Wine drinking and wine tasting are two different pursuits
To Jennifer Book, wine is art. “I often say that wine is just like art, sometimes hard to define, impossible to know completely, capable of absolute captivation and potentially layered to the depths of beyond,” she said.
Book is a wine and spirits specialist who is the assistant manager of Bin 905, a wine and liquor store in downtown Calgary.
“It began with my father who was a real wine keener, and as I began working in hospitality, restaurants and fine dining. I found a real need to learn more about wine,” Book recalled.
Book has as many personal memories that good wine and a good gathering make possible, with the fondest one being the opening of a 50-year-old wine of her grandfather’s.
“We had a family gathering to taste the bottles as it was something that had come from the past, from my grandfather’s past, and it was something to share amongst family. We really didn’t think the wine would be drinkable, more of a novelty, an experiment to try.”
Book had noted that the peach wine, which was made before she was even born, was one of her grandfather’s earliest creations, making it a part of her family beyond her own generation.
“To our amazing surprise it was gorgeous! It had developed into something beautiful, honeyed and spiced.”
Book’s workplace has an extensive collection of alcohol in its many forms, and offers in-store wine tasting sessions. Besides helping with tastings, Book also teaches courses in the WSET (wine and spirit education test) stream, ranging from starting or entry-level to upper level courses.
Book emphasizes that, to experience wine properly, one must understand that “tasting” and “drinking” are two different activities.
When asked what the difference between the two was, Book responded that drinking is “a non-thinking action”.
“You come home from work, you drink a glass of wine, and you don’t scrutinize it, or think about it, you simply enjoy it.”
Tasting, on the other hand is a “very focused activity.”
“You have to look and smell what’s in the glass, and then when you put the wine in your mouth, you have to think about a number of structural components: sweetness, acidity, body, texture, alcohol and of course all the flavour, fruits and floral aromatics.”

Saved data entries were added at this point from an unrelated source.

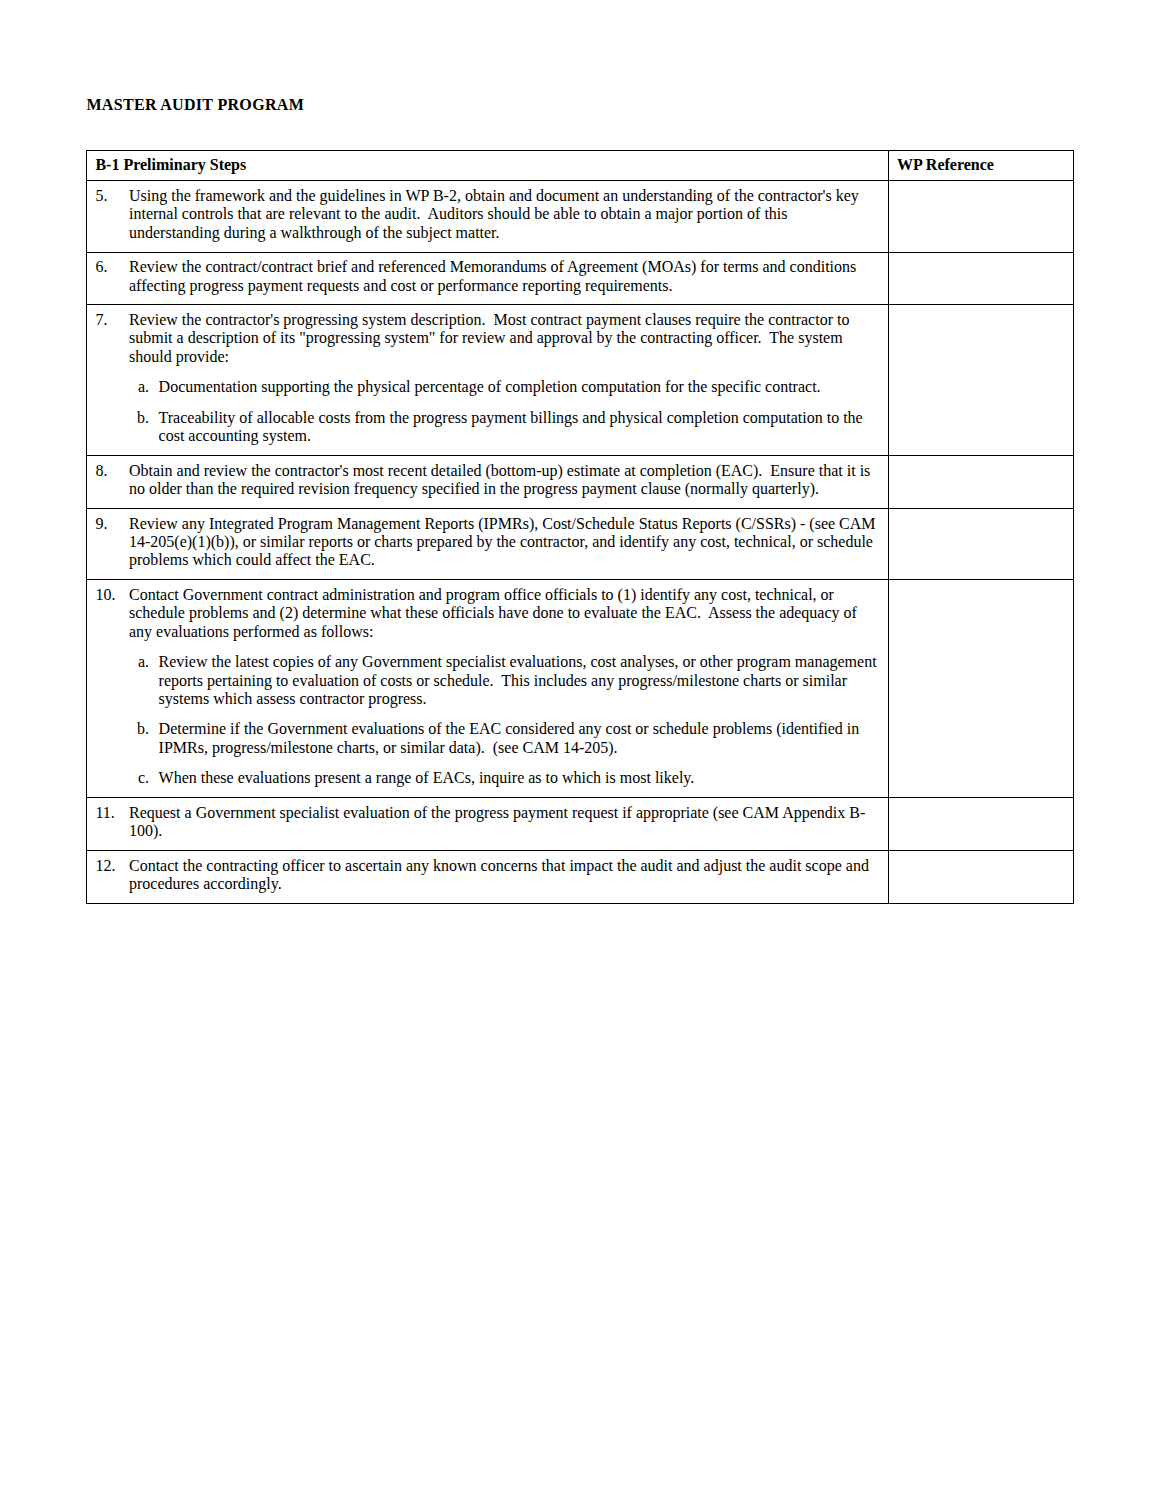MASTER AUDIT PROGRAM
| B-1 Preliminary Steps | WP Reference |
| --- | --- |
| 5. Using the framework and the guidelines in WP B-2, obtain and document an understanding of the contractor's key internal controls that are relevant to the audit. Auditors should be able to obtain a major portion of this understanding during a walkthrough of the subject matter. | |
| 6. Review the contract/contract brief and referenced Memorandums of Agreement (MOAs) for terms and conditions affecting progress payment requests and cost or performance reporting requirements. | |
| 7. Review the contractor's progressing system description. Most contract payment clauses require the contractor to submit a description of its "progressing system" for review and approval by the contracting officer. The system should provide: Documentation supporting the physical percentage of completion computation for the specific contract. Traceability of allocable costs from the progress payment billings and physical completion computation to the cost accounting system. | |
| 8. Obtain and review the contractor's most recent detailed (bottom-up) estimate at completion (EAC). Ensure that it is no older than the required revision frequency specified in the progress payment clause (normally quarterly). | |
| 9. Review any Integrated Program Management Reports (IPMRs), Cost/Schedule Status Reports (C/SSRs) - (see CAM 14-205(e)(1)(b)), or similar reports or charts prepared by the contractor, and identify any cost, technical, or schedule problems which could affect the EAC. | |
| 10. Contact Government contract administration and program office officials to (1) identify any cost, technical, or schedule problems and (2) determine what these officials have done to evaluate the EAC. Assess the adequacy of any evaluations performed as follows: Review the latest copies of any Government specialist evaluations, cost analyses, or other program management reports pertaining to evaluation of costs or schedule. This includes any progress/milestone charts or similar systems which assess contractor progress. Determine if the Government evaluations of the EAC considered any cost or schedule problems (identified in IPMRs, progress/milestone charts, or similar data). (see CAM 14-205). When these evaluations present a range of EACs, inquire as to which is most likely. | |
| 11. Request a Government specialist evaluation of the progress payment request if appropriate (see CAM Appendix B-100). | |
| 12. Contact the contracting officer to ascertain any known concerns that impact the audit and adjust the audit scope and procedures accordingly. | |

Book added that there is more than one way to become an expert in the field, ranging from studying in classes in the WSET, which she has done, or simply working long enough in a relevant industry that involves food and alcohol.
“It is amazing how wine can surprise you and amazing how it can bring people together all the same.”

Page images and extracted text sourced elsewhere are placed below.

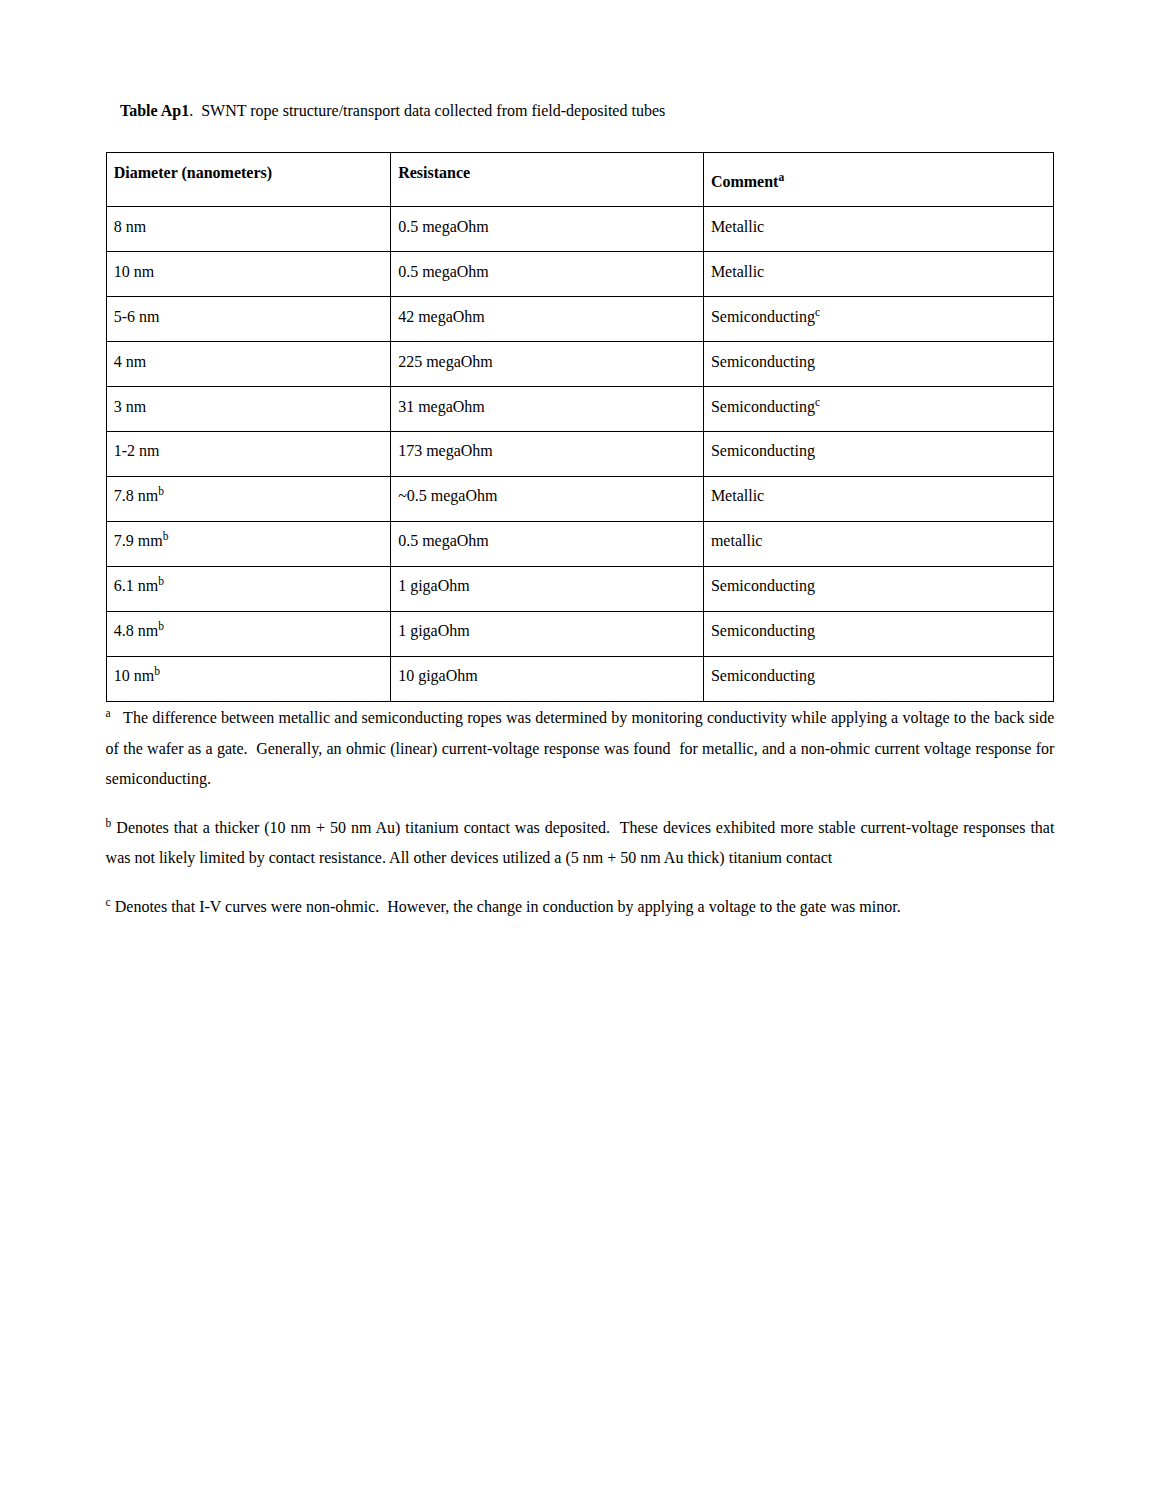Table Ap1. SWNT rope structure/transport data collected from field-deposited tubes
| Diameter (nanometers) | Resistance | Comment a |
| --- | --- | --- |
| 8 nm | 0.5 megaOhm | Metallic |
| 10 nm | 0.5 megaOhm | Metallic |
| 5-6 nm | 42 megaOhm | Semiconducting c |
| 4 nm | 225 megaOhm | Semiconducting |
| 3 nm | 31 megaOhm | Semiconducting c |
| 1-2 nm | 173 megaOhm | Semiconducting |
| 7.8 nm b | ~0.5 megaOhm | Metallic |
| 7.9 mm b | 0.5 megaOhm | metallic |
| 6.1 nm b | 1 gigaOhm | Semiconducting |
| 4.8 nm b | 1 gigaOhm | Semiconducting |
| 10 nm b | 10 gigaOhm | Semiconducting |
a The difference between metallic and semiconducting ropes was determined by monitoring conductivity while applying a voltage to the back side of the wafer as a gate. Generally, an ohmic (linear) current-voltage response was found for metallic, and a non-ohmic current voltage response for semiconducting.
b Denotes that a thicker (10 nm + 50 nm Au) titanium contact was deposited. These devices exhibited more stable current-voltage responses that was not likely limited by contact resistance. All other devices utilized a (5 nm + 50 nm Au thick) titanium contact
c Denotes that I-V curves were non-ohmic. However, the change in conduction by applying a voltage to the gate was minor.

Increase your sommelier skills
Taking WEST (Wine Education and Spirits Test) courses is one of many ways to get what you need to blend into high society and not get called a simpleton for mistaking Gewürztraminer (don’t bother trying to pronounce that) and Pinot noir.
For those who wish to become a sommelier and register for classes, get started on studying by the book, featuring classes taught by Jennifer Book herself.
Ranging from courses for beginners to master level courses, this site and its services have played host to many masters of the floral, sweet and acidic.
Even the most educated expert forgets simple things when partaking in wine in a social setting; it’s not unlike forgetting which fork is for salads and which spoon is for soups.
For those interested in picking up the finer points of everyday wine, or those simply looking for a wine to match their mood, study up on all sorts at WineFolly, a handy site for the uninitiated.
From the basics of what cheese to pair with what wine, to what kinds of wine there are to explore and experiment with, WineFolly is a beginner-friendly guide which will walk you through it all.
It’s often best to avoid the inevitable “Well, I never!” thrown your way when you simply drink the wine and say “Mmm, good stuff.”
Classy hand gestures, the right words, compliments and critiques at the right times, and other handy points are within reach! A site dedicated to etiquette of various forms, Etiquette Scholar, has all the subtleties and finer forms of tact that anyone at any stage of their career as an expert (or expert-to-be) can learn.